• **Problem to solve**:
Retype the lines below without any changes, and leave the pictures out of your answer.

[Page images and their extracted text]
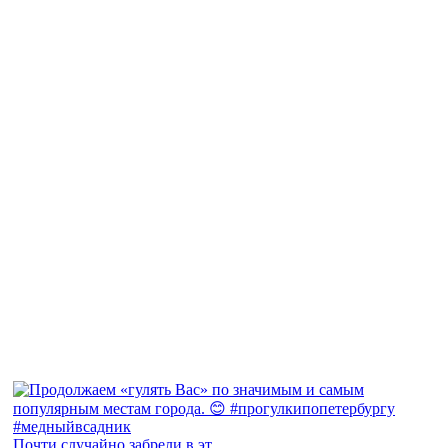
Почти случайно забрели в эт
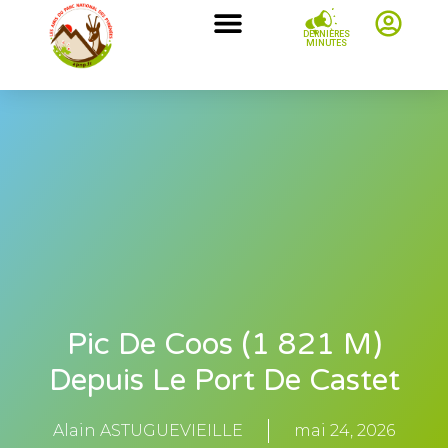
DERNIÈRES
MINUTES
Pic De Coos (1 821 M)
Depuis Le Port De Castet
Alain ASTUGUEVIEILLE
mai 24, 2026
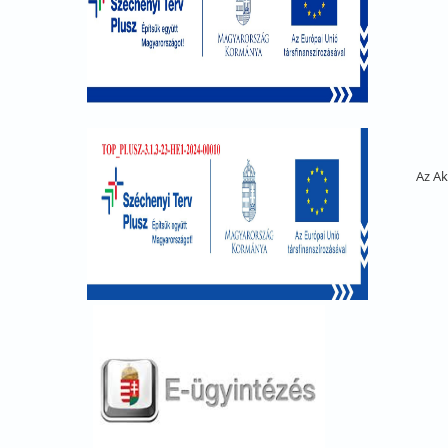
Az Ak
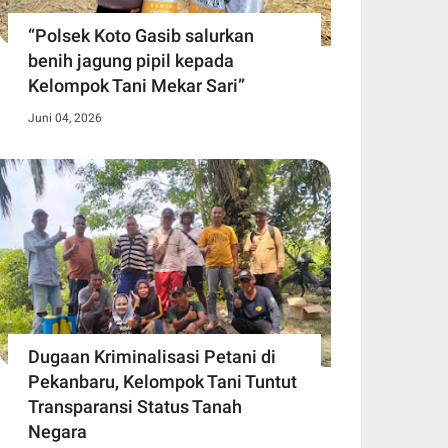
“Polsek Koto Gasib salurkan
benih jagung pipil kepada
Kelompok Tani Mekar Sari”
Juni 04, 2026
Dugaan Kriminalisasi Petani di
Pekanbaru, Kelompok Tani Tuntut
Transparansi Status Tanah
Negara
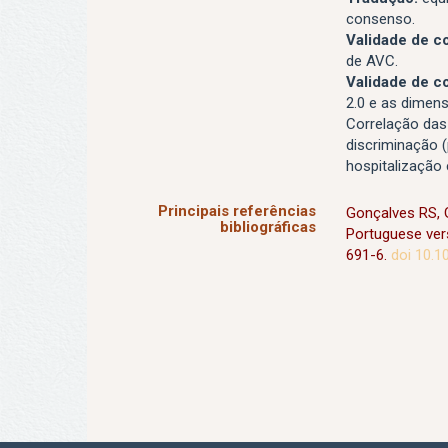
consenso.
Validade de c
de AVC.
Validade de c
2.0 e as dimen
Correlação das 
discriminação 
hospitalização
Principais referências
Gonçalves RS, Gi
bibliográficas
Portuguese vers
691-6.
doi 10.1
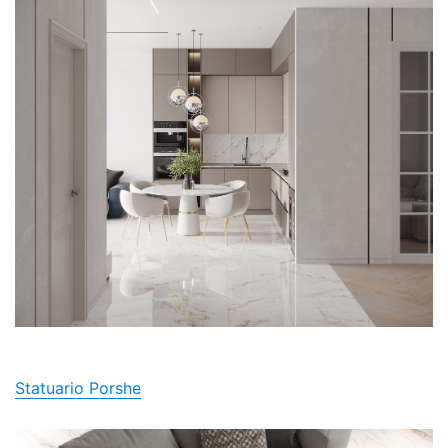
Statuario Porshe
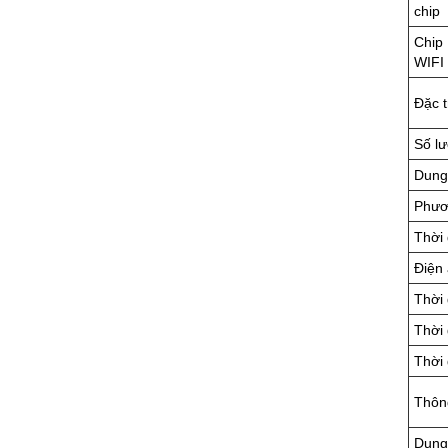
chip
Chip
WIFI
Đặc 
Số l
Dung
Phươ
Thời 
Điện 
Thời 
Thời 
Thời 
Thôn
Dung 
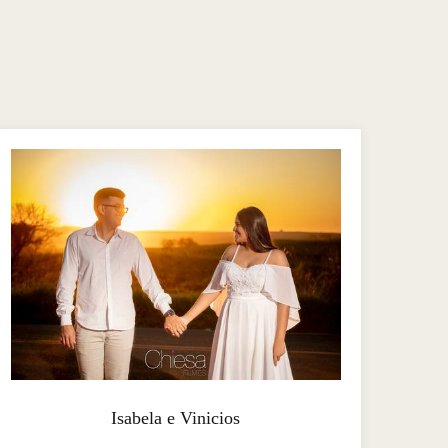
Isabela e Vinicios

• **Solution to the problem**:
Почти случайно забрели в эт
DERNIÈRES
MINUTES
Pic De Coos (1 821 M)
Depuis Le Port De Castet
Alain ASTUGUEVIEILLE
mai 24, 2026
Az Ak
“Polsek Koto Gasib salurkan
benih jagung pipil kepada
Kelompok Tani Mekar Sari”
Juni 04, 2026
Dugaan Kriminalisasi Petani di
Pekanbaru, Kelompok Tani Tuntut
Transparansi Status Tanah
Negara
consenso.
Validade de c
de AVC.
Validade de c
2.0 e as dimen
Correlação das 
discriminação 
hospitalização
Principais referências
Gonçalves RS, Gi
bibliográficas
Portuguese vers
691-6.
doi 10.1
Statuario Porshe
chip
Chip
WIFI
Đặc 
Số l
Dung
Phươ
Thời 
Điện 
Thời 
Thời 
Thời 
Thôn
Dung 
Isabela e Vinicios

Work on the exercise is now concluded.